## RECORDED DATA
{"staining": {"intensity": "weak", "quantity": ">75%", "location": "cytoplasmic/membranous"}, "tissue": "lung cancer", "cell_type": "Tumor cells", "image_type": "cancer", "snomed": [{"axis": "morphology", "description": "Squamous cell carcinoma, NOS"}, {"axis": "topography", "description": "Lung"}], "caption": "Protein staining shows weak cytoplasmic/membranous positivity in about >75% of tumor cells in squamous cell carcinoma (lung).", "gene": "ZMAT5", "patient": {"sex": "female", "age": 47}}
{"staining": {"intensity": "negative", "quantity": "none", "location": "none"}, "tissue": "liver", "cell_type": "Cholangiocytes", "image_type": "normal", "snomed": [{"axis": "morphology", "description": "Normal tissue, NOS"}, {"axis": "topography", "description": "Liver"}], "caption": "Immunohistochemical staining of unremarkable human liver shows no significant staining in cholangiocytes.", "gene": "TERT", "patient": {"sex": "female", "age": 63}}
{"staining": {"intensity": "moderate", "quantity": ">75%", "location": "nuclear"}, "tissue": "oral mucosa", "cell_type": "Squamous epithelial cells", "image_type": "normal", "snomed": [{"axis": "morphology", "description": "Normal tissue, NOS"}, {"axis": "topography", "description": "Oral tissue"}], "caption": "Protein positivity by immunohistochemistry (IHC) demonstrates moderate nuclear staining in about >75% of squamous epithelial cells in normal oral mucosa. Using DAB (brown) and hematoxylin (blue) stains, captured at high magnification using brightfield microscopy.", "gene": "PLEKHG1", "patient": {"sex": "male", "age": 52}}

## PROBLEM DETAILS
Copy every line of the listing that includes the string "female".

## SOLUTION TO THIS TASK
{"staining": {"intensity": "weak", "quantity": ">75%", "location": "cytoplasmic/membranous"}, "tissue": "lung cancer", "cell_type": "Tumor cells", "image_type": "cancer", "snomed": [{"axis": "morphology", "description": "Squamous cell carcinoma, NOS"}, {"axis": "topography", "description": "Lung"}], "caption": "Protein staining shows weak cytoplasmic/membranous positivity in about >75% of tumor cells in squamous cell carcinoma (lung).", "gene": "ZMAT5", "patient": {"sex": "female", "age": 47}}
{"staining": {"intensity": "negative", "quantity": "none", "location": "none"}, "tissue": "liver", "cell_type": "Cholangiocytes", "image_type": "normal", "snomed": [{"axis": "morphology", "description": "Normal tissue, NOS"}, {"axis": "topography", "description": "Liver"}], "caption": "Immunohistochemical staining of unremarkable human liver shows no significant staining in cholangiocytes.", "gene": "TERT", "patient": {"sex": "female", "age": 63}}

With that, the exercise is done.